I was already in bed when he returned. Sure enough, he’d microwaved some popcorn. He climbed in beside me and offered me the bag first.

It was a sweet gesture. I took a handful and started the movie.

And everything was going just fine until the retired general entered the dining hall where all his former troops were waiting for him as a surprise. The expression on the actor’s face ... I knew exactly how it would look, but it still managed to make me tear up every time.

Well, almost every time. This time it had the effect of making me sob.

“Hey,” Hunter said, sounding worried.

I was crying too hard to respond. It was like everything that had happened that evening, along with all the other stuff I’d been internally wrestling with, the longing, the pining, the desperate wanting while knowing nothing could ever happen, came pouring out of me.

And I absolutely did not want to cry in front of this man, but it was like I couldn’t help myself. I had to get it all out.

Without saying another word Hunter hugged me to him, holding me. He seemed to understand that it was exactly what I needed.

By the time the characters were singing the last song of the movie, I finally managed to calm down. Hunter reached over and shut my laptop.
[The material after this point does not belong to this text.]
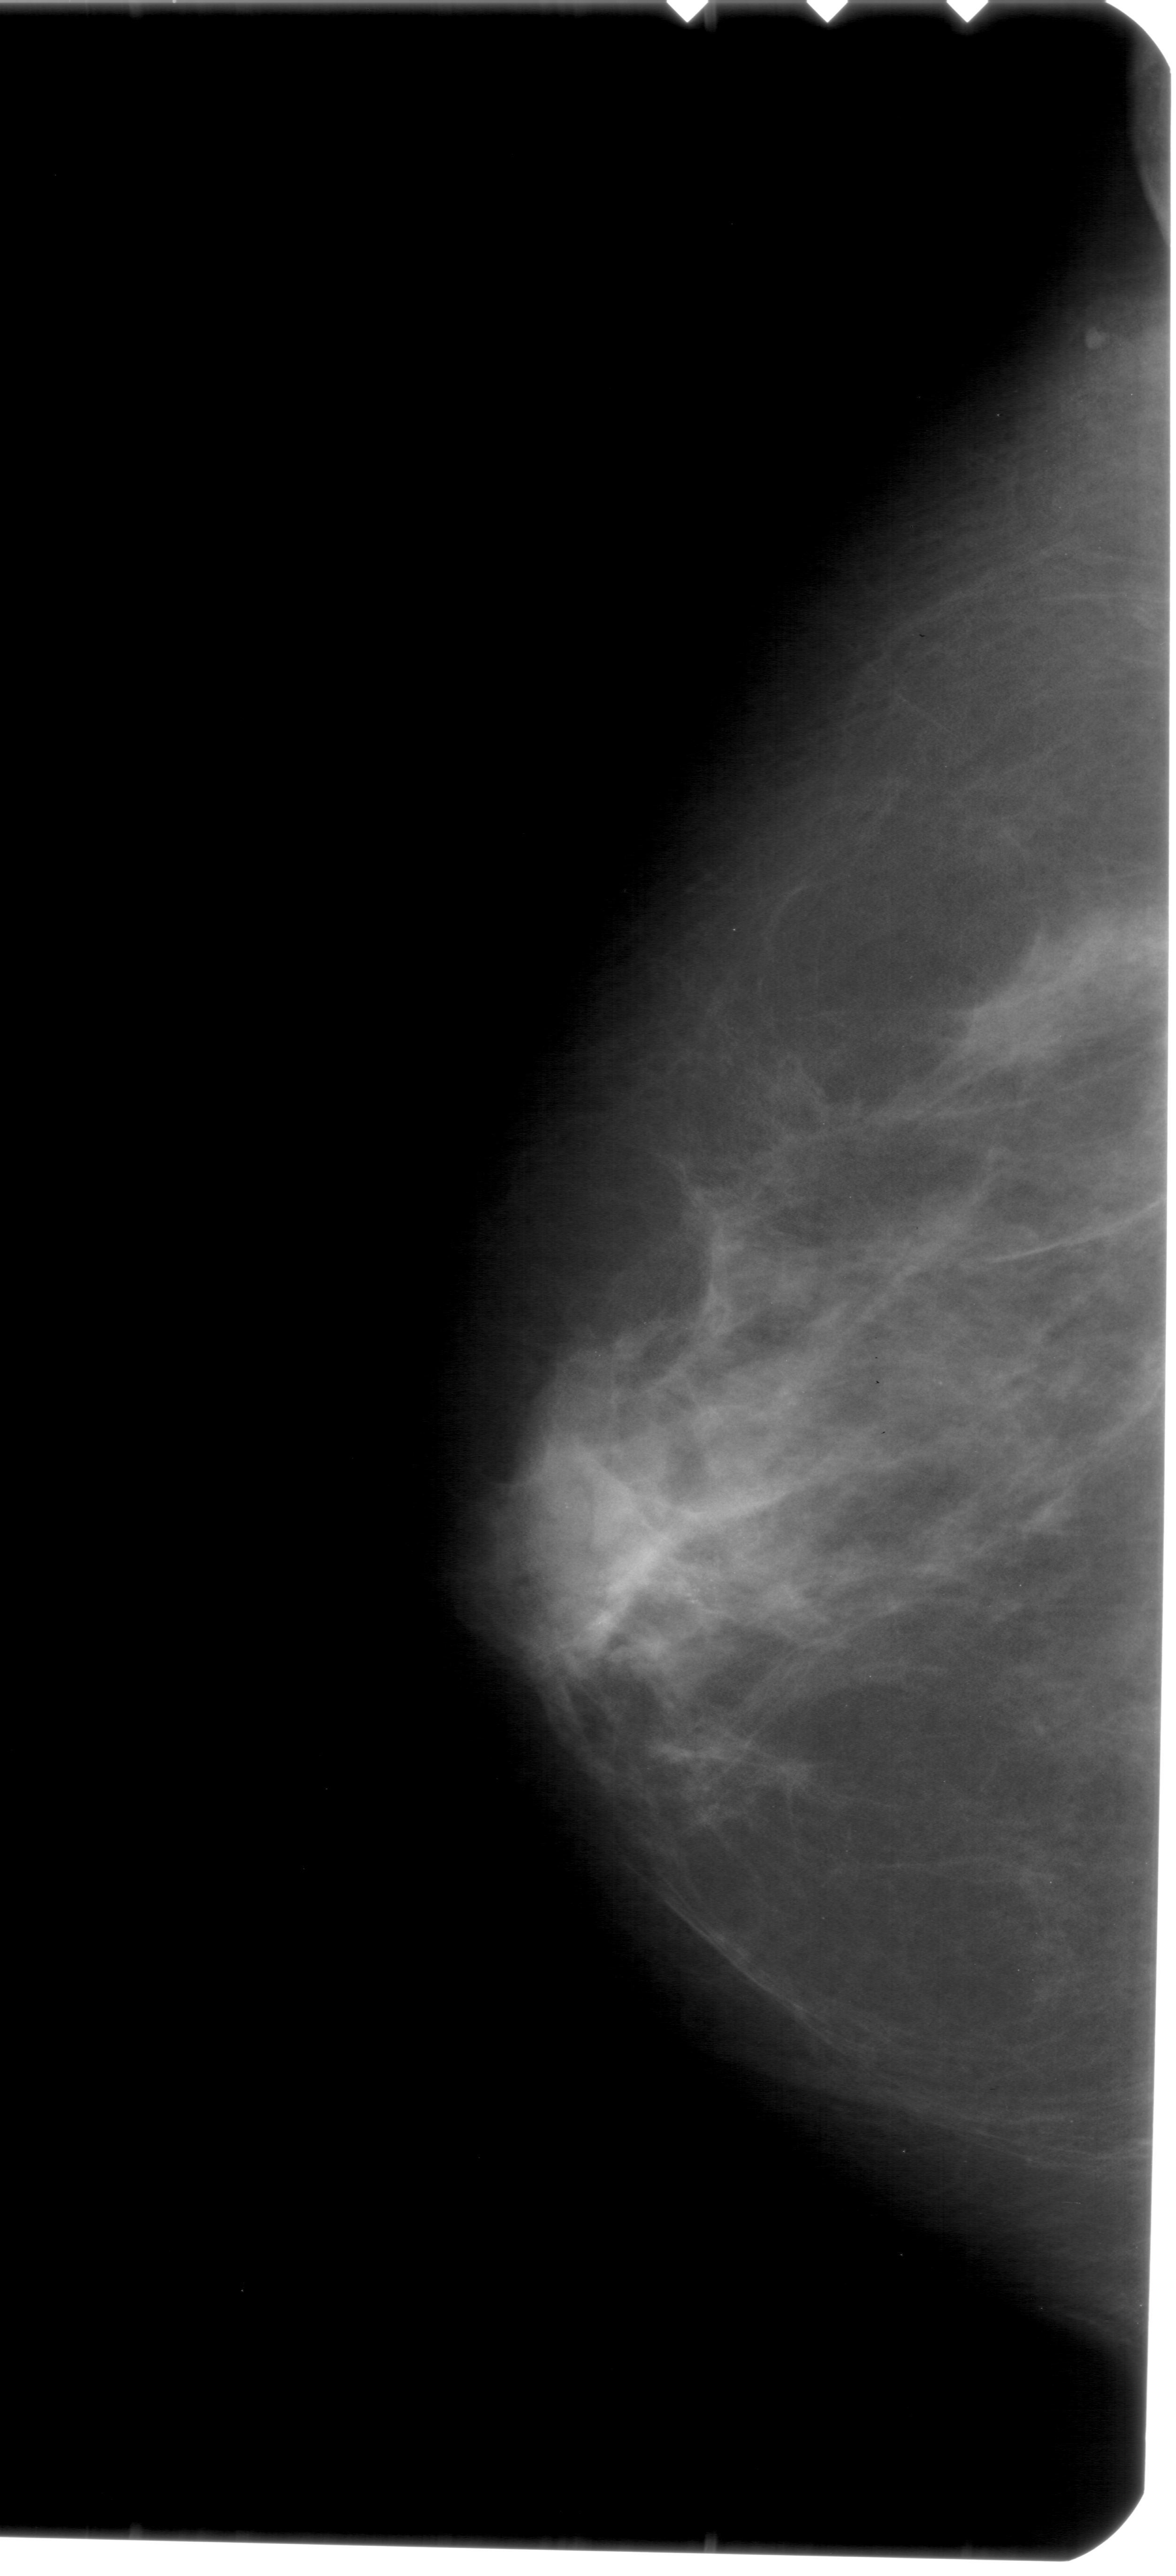
Digitized screen-film mammogram. Left breast. Craniocaudal (CC) view. Breast composition: scattered fibroglandular densities (BI-RADS density category 2 of 4). 1176 × 2576 image matrix.
Expert-marked regions of interest on this image (one box per marked abnormality):
- calcifications, morphology pleomorphic, distribution clustered; BI-RADS assessment category 4; subtlety rating 2 on a 1 (subtle) to 5 (obvious) scale; pathology (as recorded): benign: bounding box [x1, y1, x2, y2] px = [656, 1548, 823, 1639]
“I’m sorry I keep crying in your arms,” I said against his shoulder.

“That’s what they’re here for,” he said, and flexed them against me. It made me laugh-cry at the same time.

“It’s better than a panic attack, right?” I tried to match his light tone.

But then he switched things up on me and got all serious. “However you need to process what you’re feeling, you should do it.” He paused and added, “And I’ll be here to help you in any way that I can.”

That last line made me feel worse. Like he saw himself as needing to support me because I was such a mess. “Crying like that makes me feel really weak.”

His words were making me feel weak, too. In more ways than one.

He reached up with his hand and turned my face so that I was looking into his bright blue eyes. “Lucky Salerno, I don’t think you’re weak. You are one of the strongest people I’ve ever met.”

Our gazes locked and I saw the moment when his eyes lowered to my lips, and felt his arms tighten around me. My heart fluttered with excitement, my stomach squeezed with anticipation, my nerve endings sparking with joy.

This wasn’t my imagination.

Hunter wanted to kiss me.

Chapter Twenty-Five

Hunter

Kissing had often felt like something to get what I wanted. A marker that had to be hit before moving on to the main event.

But with Lucky?

I knew that I could spend all night kissing her and it would be enough.

Because it would be different with her. I instinctively understood that.

That there was more between us and it wouldn’t feel like it had before. That I could so easily sink into a pool of sweet desire with her and never want to find my way back out.

A hot spike of longing pierced my gut, pinning me in place. My chest burned with an emotion I didn’t quite recognize. I became acutely aware of her. The way her silky hair caressed my arms. The smattering of freckles on the bridge of her nose. How her breathing sounded faster and shorter. That light tropical scent of hers.

Only one sense left—I needed to taste her.